To get funding through this Strategy, a startup must have a great financial statement with great projections of up to 5 years.
5. Love money
Raising capital through the help of family and friends is what I call “Love Money”. It is one of the best funding options so far.
It is not wrong to seek for financial support from family and friends when trying to raise startup capital for your business.
Infact it is very safe!
6. Find Venture Capitalist
Venture capitalists (VCs) typically want to invest in slightly more mature companies than angel investors and will sometimes want to have more of a say in managing the day-to-day operations.
Just like the Angel Investors, VCs will also require you to present a Business plan and a pitch to them before they can be convinced to invest in your business.
VCs are described as sharks, they do not invest in startups that will not give them back up to 3 times their Investment in about 3— 5 years duration.
How to raise startup Capital, unconventionally:
1. Get a rich co-founder
Getting a rich co-founder is one of the best funding options because of the ease it brings to the startup.
Most startup imagine that they should only look for a co-founder when they need a certain skill set in the team.
Founders of tech startups are fond of getting a co-founder who is better at coding.
Yes it works, that’s why getting a rich co-founder will work as well as long as each party is handling a unique responsibility.
2. Fund your startup with the income from another business.
If your new startup is not your first business enterprise, you can consider funding it by using profits from an existing business.
This is a safe way of raising capital for your startup.
You can also start a conventional business, such as buying and selling or mini-importation or affiliate marketing and then use the proceeds to finance your new startup solving a unique problem.
3. Apply for startup grants
Startup grants is indeed one of the best funding options in the history of entrepreneurship and startup capital.
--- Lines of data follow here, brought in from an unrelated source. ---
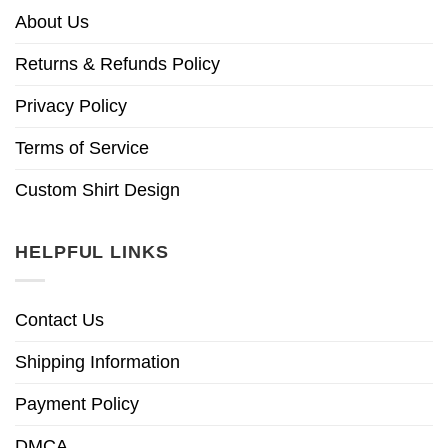
About Us
Returns & Refunds Policy
Privacy Policy
Terms of Service
Custom Shirt Design
HELPFUL LINKS
Contact Us
Shipping Information
Payment Policy
DMCA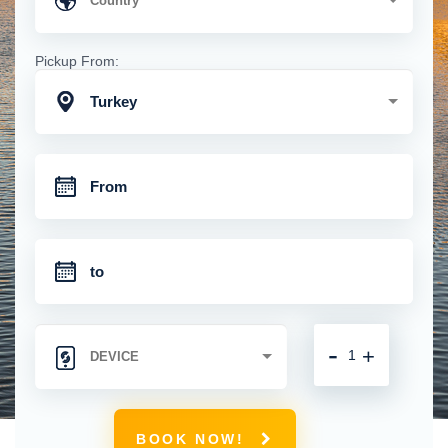
Pickup From:
Turkey
-
+
BOOK NOW!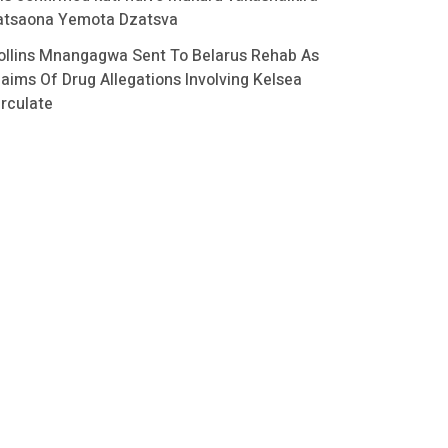
atsaona Yemota Dzatsva
ollins Mnangagwa Sent To Belarus Rehab As
laims Of Drug Allegations Involving Kelsea
irculate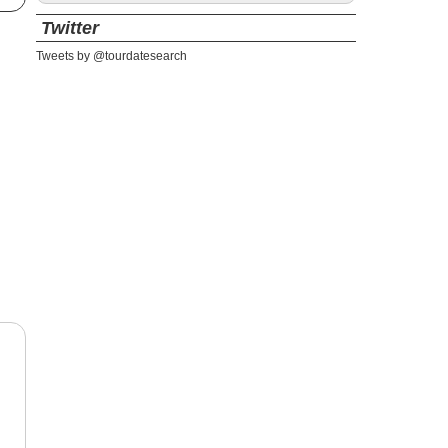
Twitter
Tweets by @tourdatesearch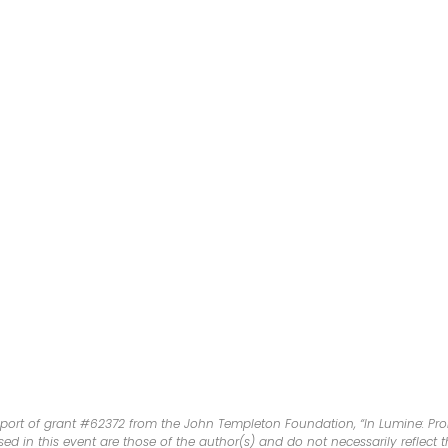
port of grant #62372 from the John Templeton Foundation, “In Lumine: Prom
d in this event are those of the author(s) and do not necessarily reflect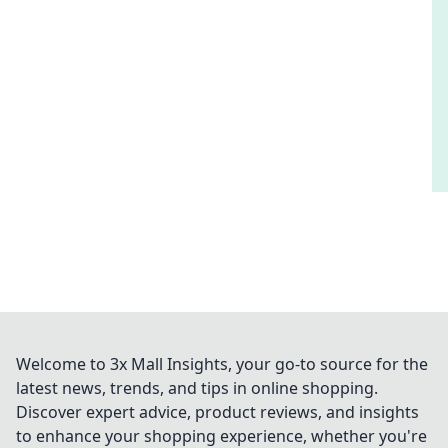
Welcome to 3x Mall Insights, your go-to source for the
latest news, trends, and tips in online shopping.
Discover expert advice, product reviews, and insights
to enhance your shopping experience, whether you're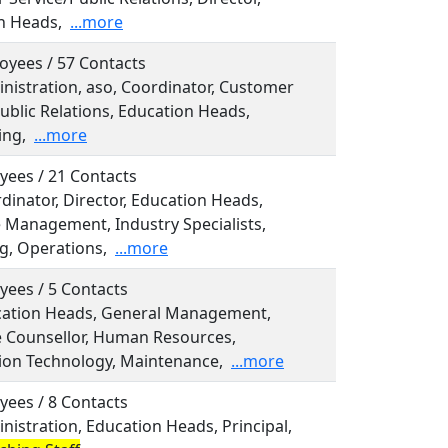
n Heads,
...more
oyees / 57 Contacts
inistration, aso, Coordinator, Customer
ublic Relations, Education Heads,
ing,
...more
yees / 21 Contacts
rdinator, Director, Education Heads,
e Management, Industry Specialists,
g, Operations,
...more
yees / 5 Contacts
ucation Heads, General Management,
 Counsellor, Human Resources,
ion Technology, Maintenance,
...more
yees / 8 Contacts
inistration, Education Heads, Principal,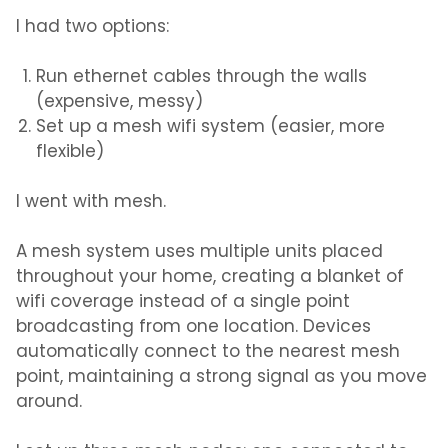
I had two options:
Run ethernet cables through the walls
(expensive, messy)
Set up a mesh wifi system (easier, more
flexible)
I went with mesh.
A mesh system uses multiple units placed
throughout your home, creating a blanket of
wifi coverage instead of a single point
broadcasting from one location. Devices
automatically connect to the nearest mesh
point, maintaining a strong signal as you move
around.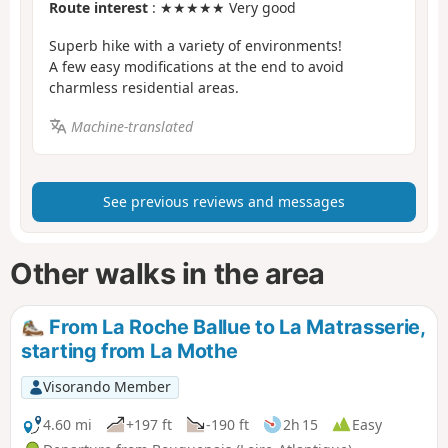
Route interest
: ★★★★★ Very good
Superb hike with a variety of environments!
A few easy modifications at the end to avoid
charmless residential areas.
Machine-translated
See previous reviews and messages
Other walks in the area
From La Roche Ballue to La Matrasserie,
starting from La Mothe
Visorando Member
4.60 mi
+197 ft
-190 ft
2h 15
Easy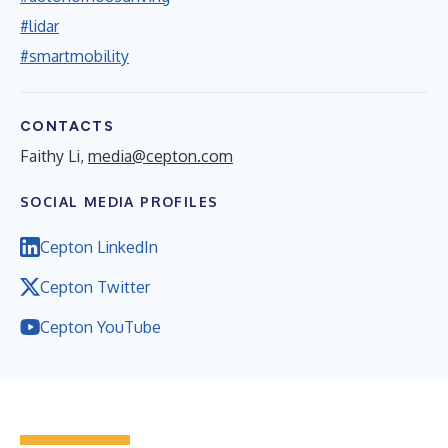
#lidar
#smartmobility
CONTACTS
Faithy Li,
media@cepton.com
SOCIAL MEDIA PROFILES
Cepton LinkedIn
Cepton Twitter
Cepton YouTube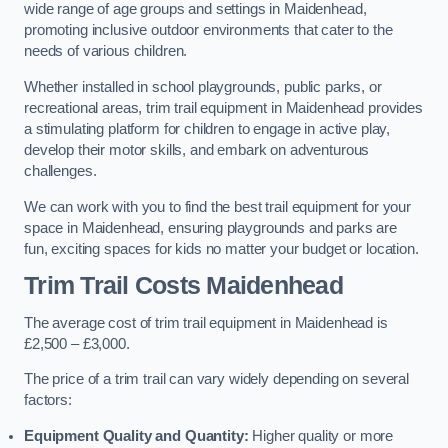
wide range of age groups and settings in Maidenhead,
promoting inclusive outdoor environments that cater to the
needs of various children.
Whether installed in school playgrounds, public parks, or
recreational areas, trim trail equipment in Maidenhead provides
a stimulating platform for children to engage in active play,
develop their motor skills, and embark on adventurous
challenges.
We can work with you to find the best trail equipment for your
space in Maidenhead, ensuring playgrounds and parks are
fun, exciting spaces for kids no matter your budget or location.
Trim Trail Costs Maidenhead
The average cost of trim trail equipment in Maidenhead is
£2,500 – £3,000.
The price of a trim trail can vary widely depending on several
factors:
Equipment Quality and Quantity:
Higher quality or more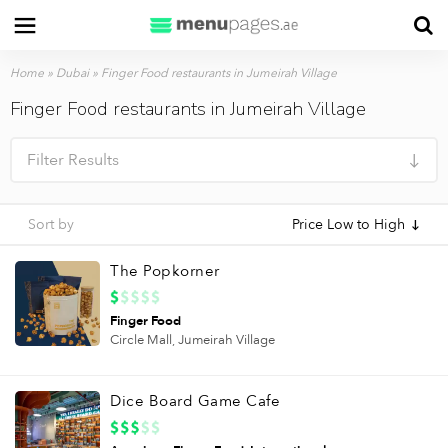
Home
»
Dubai
»
Finger Food restaurants in Jumeirah Village
Finger Food restaurants in Jumeirah Village
Filter Results
Sort by
Price Low to High
The Popkorner
Finger Food
Circle Mall,
Jumeirah Village
Dice Board Game Cafe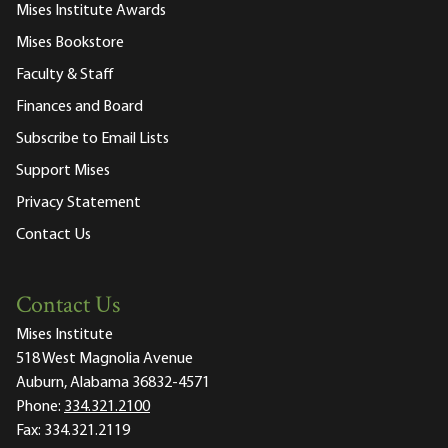
Mises Institute Awards
Mises Bookstore
Faculty & Staff
Finances and Board
Subscribe to Email Lists
Support Mises
Privacy Statement
Contact Us
Contact Us
Mises Institute
518 West Magnolia Avenue
Auburn, Alabama 36832-4571
Phone:
334.321.2100
Fax:
334.321.2119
You can get funding by pitching your business in a grant pitching exercise, usually organized by NGOs or well-meaning organizations such as Tony Elumelu Entrepreneurship Foundation, Total Startupper Challenge, and others.
4. Start Lean
Starting lean is one of the unconventional ways of raising startup capital without the usual headache that comes from other ways.
It involves starting where you are with the little resources you have. It is a great option for startups that want to have the feeling of “starting from scratch” which begets a huge business experience and so many possibilities of failing.
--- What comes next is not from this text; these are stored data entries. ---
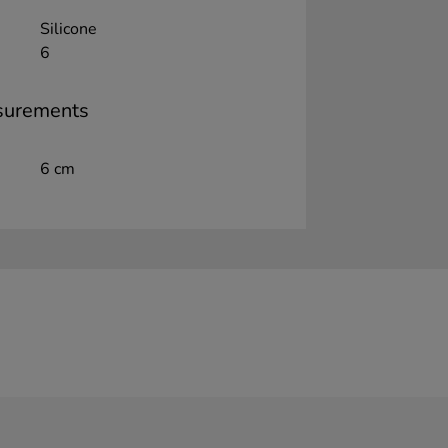
Silicone
6
surements
6 cm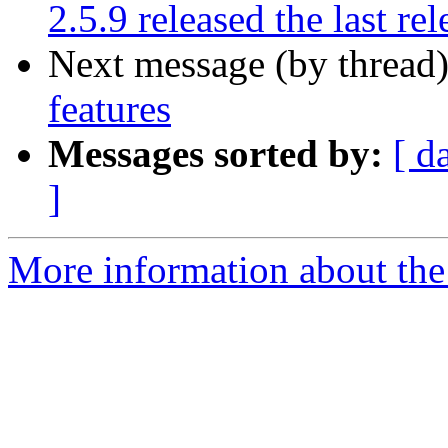
2.5.9 released the last rel
Next message (by thread
features
Messages sorted by:
[ d
]
More information about the 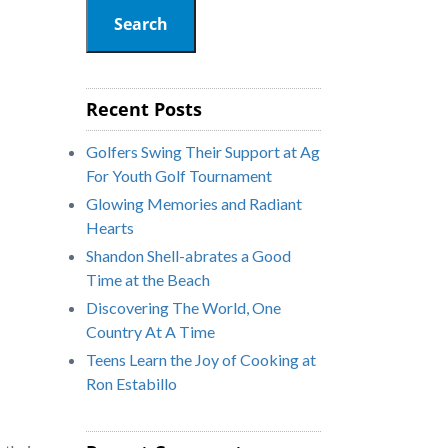
Search
Recent Posts
Golfers Swing Their Support at Ag
For Youth Golf Tournament
Glowing Memories and Radiant
Hearts
Shandon Shell-abrates a Good
Time at the Beach
Discovering The World, One
Country At A Time
Teens Learn the Joy of Cooking at
Ron Estabillo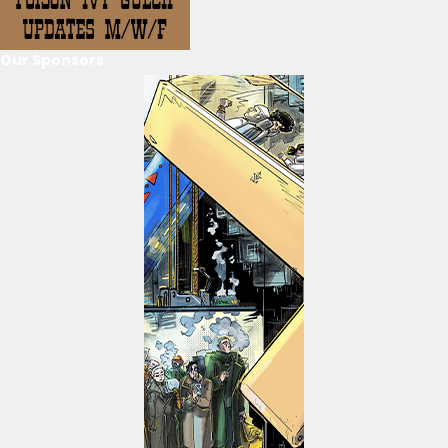
Our Sponsors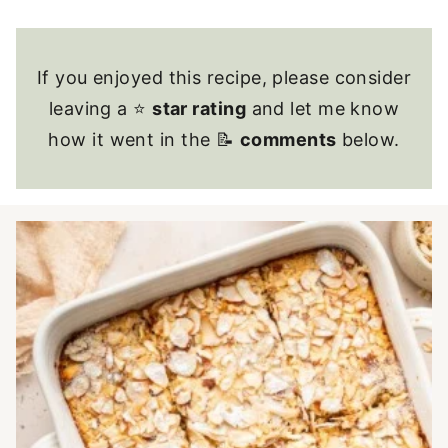
If you enjoyed this recipe, please consider
leaving a ⭐
star rating
and let me know
how it went in the 📝
comments
below.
Every startup can start lean and survive.
It is a great option as long as your idea is unique and addresses the pain points of your potential customers.
There is no better thing you can do with your life than to build solutions that solves people’s problems.
There is no better joy to experience than that which comes from addressing the pain points of your customers through your unique solution.
Choose one, two or three ways explained in this article to raise capital for your startup idea, it might just be the next big thing.